Twice rallying to level the scores, the NZ side finally conceded a late matchwinner to fall 3-2 to Melbourne City and slide seven points out of the top-six post-season reckoning.
"For the neutral, it would have been a great game, but we were on the wrong side of it again," laments Phoenix coach Ufuk Talay. "We created opportunities to score, they created opportunities to score as well and they capitalised with three goals, we only scored two.
"It's stuff that we work on on the paddock at training and it's disappointing to concede soft goals like that."
Melbourne took the initial lead, when Craig Noone swung a corner kick into the box and Curtis Good headed past Phoenix goalkeeper Oli Sail.
Israeli Tomer Hemed responded for Wellington, when skipper Ulises Davila and David Ball created space down the left, with Ball finding his striker in the box to score the equaliser.
But as the first half wound down, City were ahead again, when Connor Metcalfe beat the defence and left-footed past Sail into the net.
Davila provided the second equaliser, curling a low left-footer past Melbourne goalie Tom Glover from outside the penalty box.
But in the 83rd minute, substitute Marco Tilio provided the gamewinner, latching onto Metcalfe's cross to head past Sail.
"We were trailling twice and we came back twice, which was great from the boys," says Talay. "They showed good spirits to get back into the game, but we conceded a third, when we could have dealt with the situation a lot better.
"For me, it was very disappointing.
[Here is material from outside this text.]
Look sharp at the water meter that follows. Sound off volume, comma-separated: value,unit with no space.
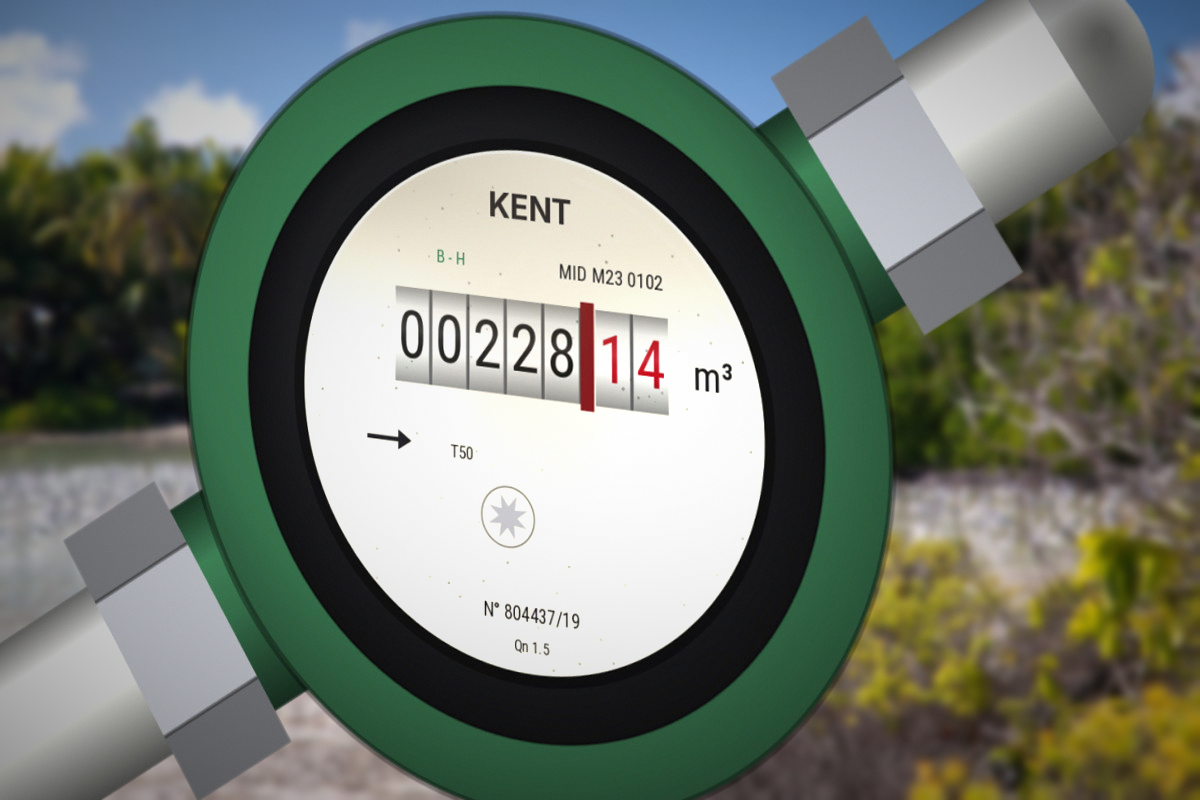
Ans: 228.14,m³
We needed three points tonight to stay close to the top six."
Last month, the Phoenix were on the wrong side of a similar shootout, losing 4-3 to Western Sydney Wanderers, after a last-gasp equaliser was ruled out for offside.
Despite surrendering three goals against City, Sail has drawn special - albeit reluctant - praise from his coach.
"I think Oli was our best player," says Talay. "That's not a good thing, when your goalkeeper is your best player, but he kept us in the game and that's what he's there for.
"Since we chucked him in, I think Oli's been playing some really good football."
Victory puts Melbourne City into second on the A-League ladder, two points behind leaders Central Coast, while the Phoenix are seven points clear of bottom-placed Melbourne Victory.
Next Sunday, the Wellingtonians' next outing pits them against Western United, who sit one spot and two points adrift of the top six.